When you share the human side of climate change, people relate to it better. The issues become clearer for them, no matter where they come from, when they can see themselves in human stories. In other words, if we can shift climate change out of the language of science, politics and economics and bring it home to the issues of health, food security, culture, families, communities and human rights – not just for Inuit, but for us all – it is more relatable. It helps to mobilize people to take action to address climate change in a tangible way.
After my book The Right to Be Cold came out, I was invited to New Zealand and Australia for book festivals. I was on a panel with Tim Flannery, a well-known Australian climatologist and author. At the end of the panel discussion, an audience member asked Tim a question: “What is lacking in our world, when we now know the science so clearly, that is not allowing us to take urgent action on climate change?” Tim’s answer struck a chord with me: “Imagination.”
Imagine we can do things differently. Imagine we can address climate change differently. Imagine we can innovate sustainable economies differently.
I believe we need to not only imagine a new way of doing things, but we must, as Canadians, re-imagine our unsustainable economic values and realign them with Indigenous values. Inuit and other Indigenous Peoples are not just victims of globalization wreaking havoc on our communities.

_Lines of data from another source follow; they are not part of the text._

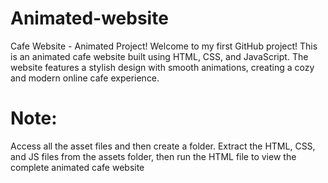 # Animated-website
Cafe Website - Animated Project!
Welcome to my first GitHub project! This is an animated cafe website built using HTML, CSS, and JavaScript. The website features a stylish design with smooth animations, creating a cozy and modern online cafe experience.
# Note: 
Access all the asset files and then create a folder. Extract the HTML, CSS, and JS files from the assets folder, then run the HTML file to view the complete animated cafe website

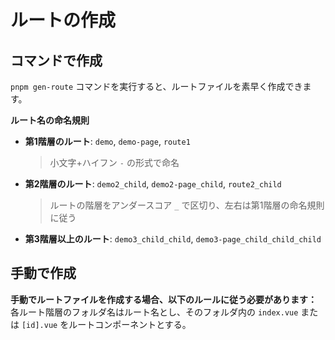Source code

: # ルートの作成

## コマンドで作成

`pnpm gen-route` コマンドを実行すると、ルートファイルを素早く作成できます。

**ルート名の命名規則**

- **第1階層のルート**: `demo`, `demo-page`, `route1`
  > 小文字+ハイフン `-` の形式で命名
- **第2階層のルート**: `demo2_child`, `demo2-page_child`, `route2_child`
  > ルートの階層をアンダースコア `_` で区切り、左右は第1階層の命名規則に従う
- **第3階層以上のルート**: `demo3_child_child`, `demo3-page_child_child_child`

## 手動で作成

**手動でルートファイルを作成する場合、以下のルールに従う必要があります：**
各ルート階層のフォルダ名はルート名とし、そのフォルダ内の `index.vue` または `[id].vue` をルートコンポーネントとする。
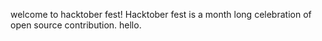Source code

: welcome to hacktober fest!
Hacktober fest is a month long celebration of open source contribution.
hello.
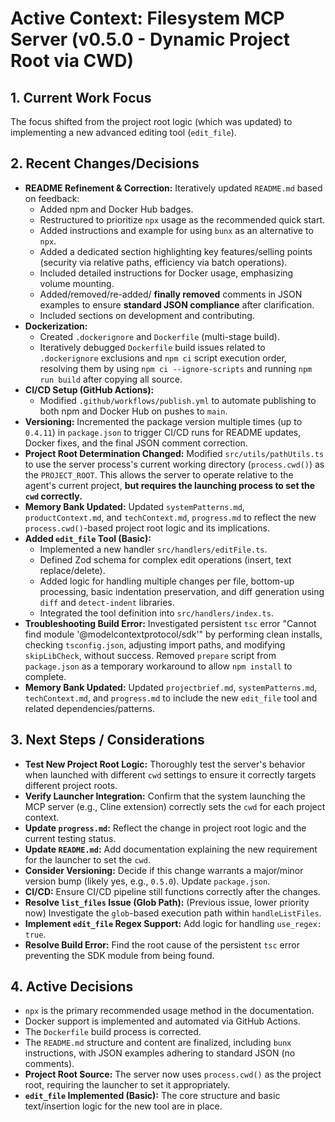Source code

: # Active Context: Filesystem MCP Server (v0.5.0 - Dynamic Project Root via CWD)

## 1. Current Work Focus

The focus shifted from the project root logic (which was updated) to
implementing a new advanced editing tool (`edit_file`).

## 2. Recent Changes/Decisions

- **README Refinement & Correction:** Iteratively updated `README.md` based on
  feedback:
  - Added npm and Docker Hub badges.
  - Restructured to prioritize `npx` usage as the recommended quick start.
  - Added instructions and example for using `bunx` as an alternative to `npx`.
  - Added a dedicated section highlighting key features/selling points (security
    via relative paths, efficiency via batch operations).
  - Included detailed instructions for Docker usage, emphasizing volume
    mounting.
  - Added/removed/re-added/ **finally removed** comments in JSON examples to
    ensure **standard JSON compliance** after clarification.
  - Included sections on development and contributing.
- **Dockerization:**
  - Created `.dockerignore` and `Dockerfile` (multi-stage build).
  - Iteratively debugged `Dockerfile` build issues related to `.dockerignore`
    exclusions and `npm ci` script execution order, resolving them by using
    `npm ci --ignore-scripts` and running `npm run build` after copying all
    source.
- **CI/CD Setup (GitHub Actions):**
  - Modified `.github/workflows/publish.yml` to automate publishing to both npm
    and Docker Hub on pushes to `main`.
- **Versioning:** Incremented the package version multiple times (up to
  `0.4.11`) in `package.json` to trigger CI/CD runs for README updates, Docker
  fixes, and the final JSON comment correction.
- **Project Root Determination Changed:** Modified `src/utils/pathUtils.ts` to
  use the server process's current working directory (`process.cwd()`) as the
  `PROJECT_ROOT`. This allows the server to operate relative to the agent's
  current project, **but requires the launching process to set the `cwd`
  correctly.**
- **Memory Bank Updated:** Updated `systemPatterns.md`, `productContext.md`, and
  `techContext.md`, `progress.md` to reflect the new `process.cwd()`-based
  project root logic and its implications.
- **Added `edit_file` Tool (Basic):**
  - Implemented a new handler `src/handlers/editFile.ts`.
  - Defined Zod schema for complex edit operations (insert, text
    replace/delete).
  - Added logic for handling multiple changes per file, bottom-up processing,
    basic indentation preservation, and diff generation using `diff` and
    `detect-indent` libraries.
  - Integrated the tool definition into `src/handlers/index.ts`.
- **Troubleshooting Build Error:** Investigated persistent `tsc` error "Cannot
  find module '@modelcontextprotocol/sdk'" by performing clean installs,
  checking `tsconfig.json`, adjusting import paths, and modifying
  `skipLibCheck`, without success. Removed `prepare` script from `package.json`
  as a temporary workaround to allow `npm install` to complete.
- **Memory Bank Updated:** Updated `projectbrief.md`, `systemPatterns.md`,
  `techContext.md`, and `progress.md` to include the new `edit_file` tool and
  related dependencies/patterns.

## 3. Next Steps / Considerations

- **Test New Project Root Logic:** Thoroughly test the server's behavior when
  launched with different `cwd` settings to ensure it correctly targets
  different project roots.
- **Verify Launcher Integration:** Confirm that the system launching the MCP
  server (e.g., Cline extension) correctly sets the `cwd` for each project
  context.
- **Update `progress.md`:** Reflect the change in project root logic and the
  current testing status.
- **Update `README.md`:** Add documentation explaining the new requirement for
  the launcher to set the `cwd`.
- **Consider Versioning:** Decide if this change warrants a major/minor version
  bump (likely yes, e.g., `0.5.0`). Update `package.json`.
- **CI/CD:** Ensure CI/CD pipeline still functions correctly after the changes.
- **Resolve `list_files` Issue (Glob Path):** (Previous issue, lower priority
  now) Investigate the `glob`-based execution path within `handleListFiles`.
- **Implement `edit_file` Regex Support:** Add logic for handling
  `use_regex: true`.
- **Resolve Build Error:** Find the root cause of the persistent `tsc` error
  preventing the SDK module from being found.

## 4. Active Decisions

- `npx` is the primary recommended usage method in the documentation.
- Docker support is implemented and automated via GitHub Actions.
- The `Dockerfile` build process is corrected.
- The `README.md` structure and content are finalized, including `bunx`
  instructions, with JSON examples adhering to standard JSON (no comments).
- **Project Root Source:** The server now uses `process.cwd()` as the project
  root, requiring the launcher to set it appropriately.
- **`edit_file` Implemented (Basic):** The core structure and basic
  text/insertion logic for the new tool are in place.
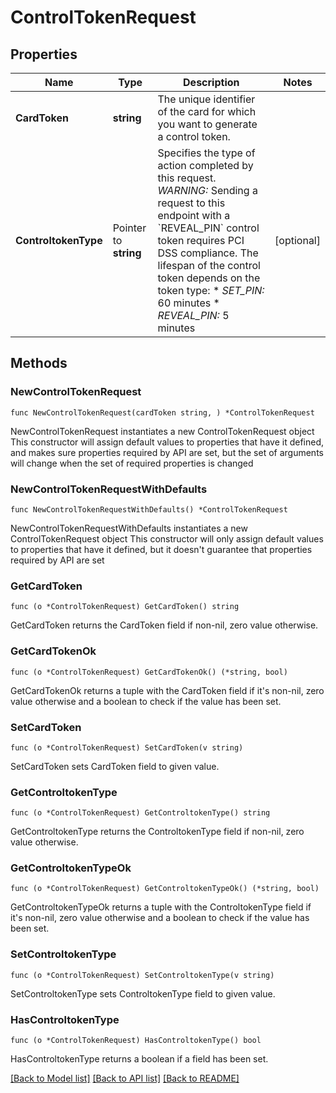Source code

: # ControlTokenRequest

## Properties

Name | Type | Description | Notes
------------ | ------------- | ------------- | -------------
**CardToken** | **string** | The unique identifier of the card for which you want to generate a control token. | 
**ControltokenType** | Pointer to **string** | Specifies the type of action completed by this request.  *WARNING:* Sending a request to this endpoint with a &#x60;REVEAL_PIN&#x60; control token requires PCI DSS compliance.  The lifespan of the control token depends on the token type:  * *SET_PIN:* 60 minutes * *REVEAL_PIN:* 5 minutes | [optional] 

## Methods

### NewControlTokenRequest

`func NewControlTokenRequest(cardToken string, ) *ControlTokenRequest`

NewControlTokenRequest instantiates a new ControlTokenRequest object
This constructor will assign default values to properties that have it defined,
and makes sure properties required by API are set, but the set of arguments
will change when the set of required properties is changed

### NewControlTokenRequestWithDefaults

`func NewControlTokenRequestWithDefaults() *ControlTokenRequest`

NewControlTokenRequestWithDefaults instantiates a new ControlTokenRequest object
This constructor will only assign default values to properties that have it defined,
but it doesn't guarantee that properties required by API are set

### GetCardToken

`func (o *ControlTokenRequest) GetCardToken() string`

GetCardToken returns the CardToken field if non-nil, zero value otherwise.

### GetCardTokenOk

`func (o *ControlTokenRequest) GetCardTokenOk() (*string, bool)`

GetCardTokenOk returns a tuple with the CardToken field if it's non-nil, zero value otherwise
and a boolean to check if the value has been set.

### SetCardToken

`func (o *ControlTokenRequest) SetCardToken(v string)`

SetCardToken sets CardToken field to given value.


### GetControltokenType

`func (o *ControlTokenRequest) GetControltokenType() string`

GetControltokenType returns the ControltokenType field if non-nil, zero value otherwise.

### GetControltokenTypeOk

`func (o *ControlTokenRequest) GetControltokenTypeOk() (*string, bool)`

GetControltokenTypeOk returns a tuple with the ControltokenType field if it's non-nil, zero value otherwise
and a boolean to check if the value has been set.

### SetControltokenType

`func (o *ControlTokenRequest) SetControltokenType(v string)`

SetControltokenType sets ControltokenType field to given value.

### HasControltokenType

`func (o *ControlTokenRequest) HasControltokenType() bool`

HasControltokenType returns a boolean if a field has been set.


[[Back to Model list]](../README.md#documentation-for-models) [[Back to API list]](../README.md#documentation-for-api-endpoints) [[Back to README]](../README.md)



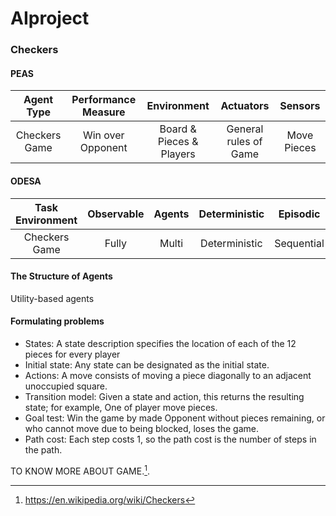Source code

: # AIproject
### Checkers
#### PEAS
| Agent Type    | Performance Measure |        Environment       |       Actuators      |  Sensors    |
| :---:         |     :---:           |           :---:          |      :---:           |       :--:  |
| Checkers Game | Win over Opponent   | Board & Pieces & Players | General rules of Game| Move Pieces |
#### ODESA
| Task Environment | Observable | Agents | Deterministic | Episodic   | Static | Discrete |
| :---:            |     :---:  | :---:  |  :---:        |  :--:      | :--:   | :--:     |
| Checkers Game    |   Fully    | Multi  | Deterministic | Sequential | Static | Discrete |
#### The Structure of Agents
Utility-based agents
#### Formulating problems
- States: A state description specifies the location of each of the 12 pieces for every player
- Initial state: Any state can be designated as the initial state.
- Actions: A move consists of moving a piece diagonally to an adjacent unoccupied square.
- Transition model: Given a state and action, this returns the resulting state; for example, One of player move pieces.
- Goal test: Win the game by made Opponent without pieces remaining, or who cannot move due to being blocked, loses the game.
- Path cost: Each step costs 1, so the path cost is the number of steps in the path.

TO KNOW MORE ABOUT GAME.[^1].
[^1]: https://en.wikipedia.org/wiki/Checkers
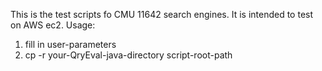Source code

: This is the test scripts fo CMU 11642 search engines. It is intended to test on AWS ec2.
Usage:
1. fill in user-parameters
2. cp -r your-QryEval-java-directory script-root-path
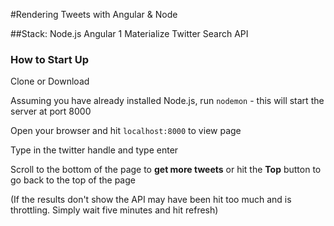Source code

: #Rendering Tweets with Angular & Node

##Stack: Node.js Angular 1 Materialize Twitter Search API

### How to Start Up

Clone or Download

Assuming you have already installed Node.js, run ``nodemon`` - this will start the server at port 8000

Open your browser and hit ``localhost:8000`` to view page

Type in the twitter handle and type enter

Scroll to the bottom of the page to **get more tweets** or hit the **Top** button to go back to the top of the page

(If the results don't show the API may have been hit too much and is throttling. Simply wait five minutes and hit refresh)
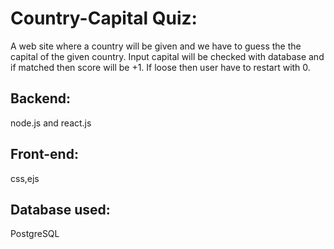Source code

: # Country-Capital Quiz: 
  A web site where a country will be given and we have to guess the the capital of the given country. Input capital will be checked with database and if matched then score will be +1. If loose then user have to restart with 0.

## Backend:
  node.js and react.js

## Front-end:
  css,ejs

## Database used:
  PostgreSQL

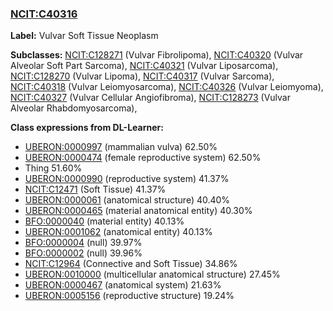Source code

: 
### [NCIT:C40316](http://purl.obolibrary.org/obo/NCIT_C40316)
**Label:** Vulvar Soft Tissue Neoplasm

**Subclasses:** [NCIT:C128271](http://purl.obolibrary.org/obo/NCIT_C128271) (Vulvar Fibrolipoma), [NCIT:C40320](http://purl.obolibrary.org/obo/NCIT_C40320) (Vulvar Alveolar Soft Part Sarcoma), [NCIT:C40321](http://purl.obolibrary.org/obo/NCIT_C40321) (Vulvar Liposarcoma), [NCIT:C128270](http://purl.obolibrary.org/obo/NCIT_C128270) (Vulvar Lipoma), [NCIT:C40317](http://purl.obolibrary.org/obo/NCIT_C40317) (Vulvar Sarcoma), [NCIT:C40318](http://purl.obolibrary.org/obo/NCIT_C40318) (Vulvar Leiomyosarcoma), [NCIT:C40326](http://purl.obolibrary.org/obo/NCIT_C40326) (Vulvar Leiomyoma), [NCIT:C40327](http://purl.obolibrary.org/obo/NCIT_C40327) (Vulvar Cellular Angiofibroma), [NCIT:C128273](http://purl.obolibrary.org/obo/NCIT_C128273) (Vulvar Alveolar Rhabdomyosarcoma), 

**Class expressions from DL-Learner:**

- [UBERON:0000997](http://purl.obolibrary.org/obo/UBERON_0000997) (mammalian vulva) 62.50%
- [UBERON:0000474](http://purl.obolibrary.org/obo/UBERON_0000474) (female reproductive system) 62.50%
- Thing 51.60%
- [UBERON:0000990](http://purl.obolibrary.org/obo/UBERON_0000990) (reproductive system) 41.37%
- [NCIT:C12471](http://purl.obolibrary.org/obo/NCIT_C12471) (Soft Tissue) 41.37%
- [UBERON:0000061](http://purl.obolibrary.org/obo/UBERON_0000061) (anatomical structure) 40.40%
- [UBERON:0000465](http://purl.obolibrary.org/obo/UBERON_0000465) (material anatomical entity) 40.30%
- [BFO:0000040](http://purl.obolibrary.org/obo/BFO_0000040) (material entity) 40.13%
- [UBERON:0001062](http://purl.obolibrary.org/obo/UBERON_0001062) (anatomical entity) 40.13%
- [BFO:0000004](http://purl.obolibrary.org/obo/BFO_0000004) (null) 39.97%
- [BFO:0000002](http://purl.obolibrary.org/obo/BFO_0000002) (null) 39.96%
- [NCIT:C12964](http://purl.obolibrary.org/obo/NCIT_C12964) (Connective and Soft Tissue) 34.86%
- [UBERON:0010000](http://purl.obolibrary.org/obo/UBERON_0010000) (multicellular anatomical structure) 27.45%
- [UBERON:0000467](http://purl.obolibrary.org/obo/UBERON_0000467) (anatomical system) 21.63%
- [UBERON:0005156](http://purl.obolibrary.org/obo/UBERON_0005156) (reproductive structure) 19.24%


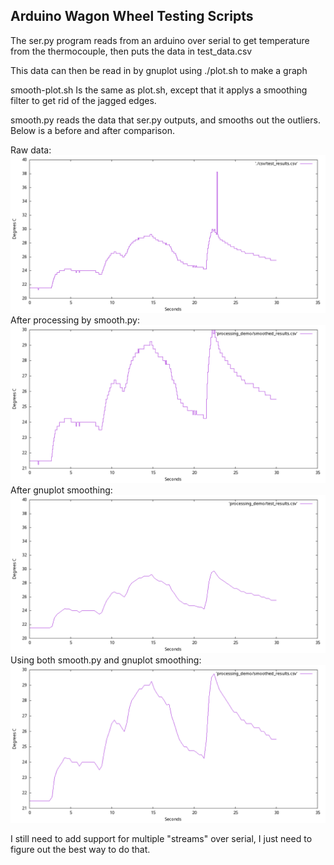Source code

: ## Arduino Wagon Wheel Testing Scripts

The ser.py program reads from an arduino over serial to get temperature from the thermocouple, then puts the data in test_data.csv

This data can then be read in by gnuplot using ./plot.sh to make a graph

smooth-plot.sh Is the same as plot.sh, except that it applys a smoothing filter to get rid of the jagged edges.

smooth.py reads the data that ser.py outputs, and smooths out the outliers. Below is a before and after comparison.


Raw data:
![preprocessed out.png](./processing_demo/out.png)
After processing by smooth.py:
![first processed out.png](./processing_demo/pre-gnuplot-filter.png)
After gnuplot smoothing:
![processed out.png](./processing_demo/processed-out.png)
Using both smooth.py and gnuplot smoothing:
![double processed out.png](./processing_demo/gnuplot-and-smoothpy-out.png)


I still need to add support for multiple "streams" over serial, I just need to figure out the best way to do that.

With our understanding of nature, which we depend on as our food source and as a powerful character-builder for our children, Indigenous Peoples have much to offer in helping to galvanize a largely disconnected urban world. The pandemic has shown us just how interconnected we all are. The knowledge, values and wisdom of Indigenous Peoples hold the answers to the many challenges our world faces today. I strongly believe Indigenous wisdom is the medicine we seek in healing our planet and creating a sustainable world.
Transformation must happen from a very personal place; our attitudes, outdated policies based on colonialism, and unsustainable businesses must be shed and changed to meet a new world order, one that embraces the real meaning of our common humanity.
As author and spiritual leader Marianne Williamson says, “Personal transformation can and does have global effects. As we go, so goes the world, for the world is us. The revolution that will save the world is ultimately a personal one.”